2008 Joint Meeting of The Geological Society of America, Soil Science Society of America, American Society of Agronomy, Crop Science Society of America, Gulf Coast Association of Geological Societies with the Gulf Coast Section of SEPM

Paper No. 7
Presentation Time: 8:00 AM-6:00 PM

Oxygen and Hydrogen Isotope Time-Series Data In the Hydrologic Cycle of the Gulf Coast, USA

LAMBERT, William Joseph, Geological Sciences, University of Alabama, 202 Bevill Building, Tuscaloosa, AL 35487 and AHARON, Paul, Department of Geological Sciences, University of Alabama, 2003 Bevill Building, 7th Avenue P.O. Box 870338, Tuscaloosa, AL 35487-0338, lambe012@bama.ua.edu

Stable isotopes of oxygen and hydrogen in water, conventionally expressed as d18O and dD, are important tracers of the global, regional, and local hydrologic cycle. The importance of the isotopes tracer aspect in water management has long been recognized by the International Atomic Energy Agency that maintains a global network of sampling stations. Surprisingly, however, there are no stations in the entire US Gulf Coast. Consequently, a baseline isotope data for groundwater resources in this important region of USA is presently absent.
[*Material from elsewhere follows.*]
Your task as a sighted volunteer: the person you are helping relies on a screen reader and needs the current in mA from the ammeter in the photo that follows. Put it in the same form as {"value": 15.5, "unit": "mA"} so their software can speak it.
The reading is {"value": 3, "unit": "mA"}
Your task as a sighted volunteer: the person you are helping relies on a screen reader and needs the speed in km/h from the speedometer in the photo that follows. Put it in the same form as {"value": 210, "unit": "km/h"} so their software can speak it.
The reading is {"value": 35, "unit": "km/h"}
In order to determine the Gulf Coast hydrologic cycle we analyzed rainfall and groundwater from the vadose and phreatic zones in central Alabama. Rainfall d18O and dD were measured at weekly resolution since June 2005 from water collected in a rain gauge located at the University of Alabama campus. Vadose groundwater was retrieved from drip water in DeSoto Caverns (Childersburg, AL), while phreatic groundwater was extracted from a nearby well.
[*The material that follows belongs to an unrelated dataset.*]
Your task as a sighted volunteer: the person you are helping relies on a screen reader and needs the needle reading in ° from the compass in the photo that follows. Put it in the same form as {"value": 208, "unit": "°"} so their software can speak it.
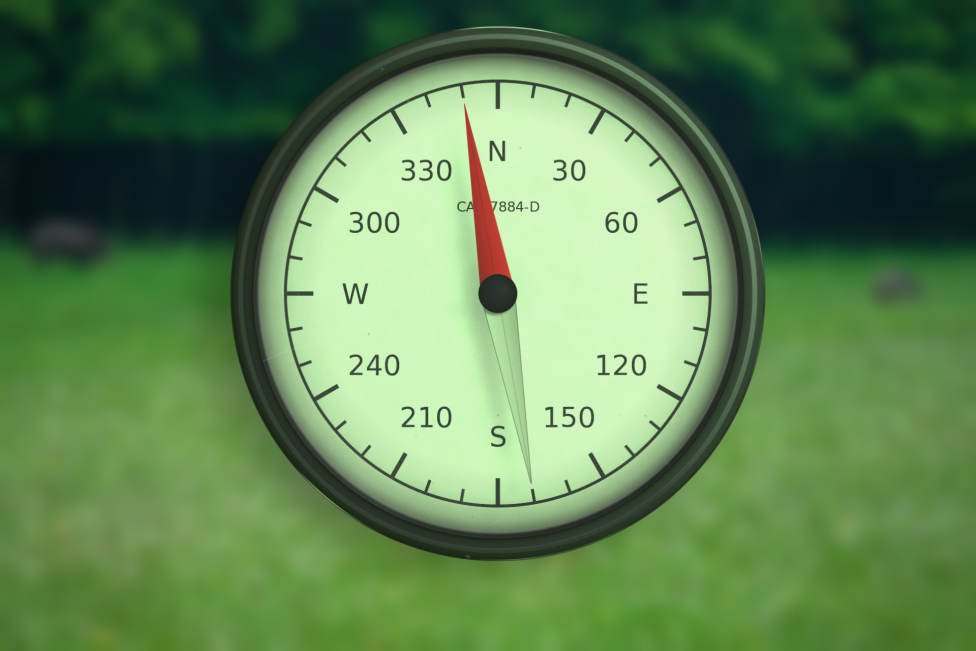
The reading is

Isotopic composition of weekly precipitation varies widely ranging from -12.5 to 1.9 (‰V-SMOW) and -78.3 to 17.8 (‰V-SMOW) for d18O and dD, respectively. The weighted mean for precipitation d18O is -4.8 ±1.6‰ (n=108) with winter precipitation being slightly more negative than summer (-5.2 ±1.7‰; n=52 vs. -4.4 ±1.4‰; n=56). Anomalously negative isotope values (-7.0 ±2.0‰; n=5) were determined during hurricane-driven rainfall events in 2005. Both vadose and phreatic groundwaters show little temporal variability in isotopic composition and yield mean values (-5.1 ±0.2‰ and -5.0 ±0.4‰) that match that of mean winter infiltration and hurricane-related rainfall events. The relationship between d18O and dD for all water measured obeys Craig's meteoric water line equation. The observations suggest that (1) the principal source of groundwater recharge is from rainfall infiltration, and (2) the regional groundwater reflects a strong “winter” rainfall signal and occasional hurricane-related rainfall flooding in the summer.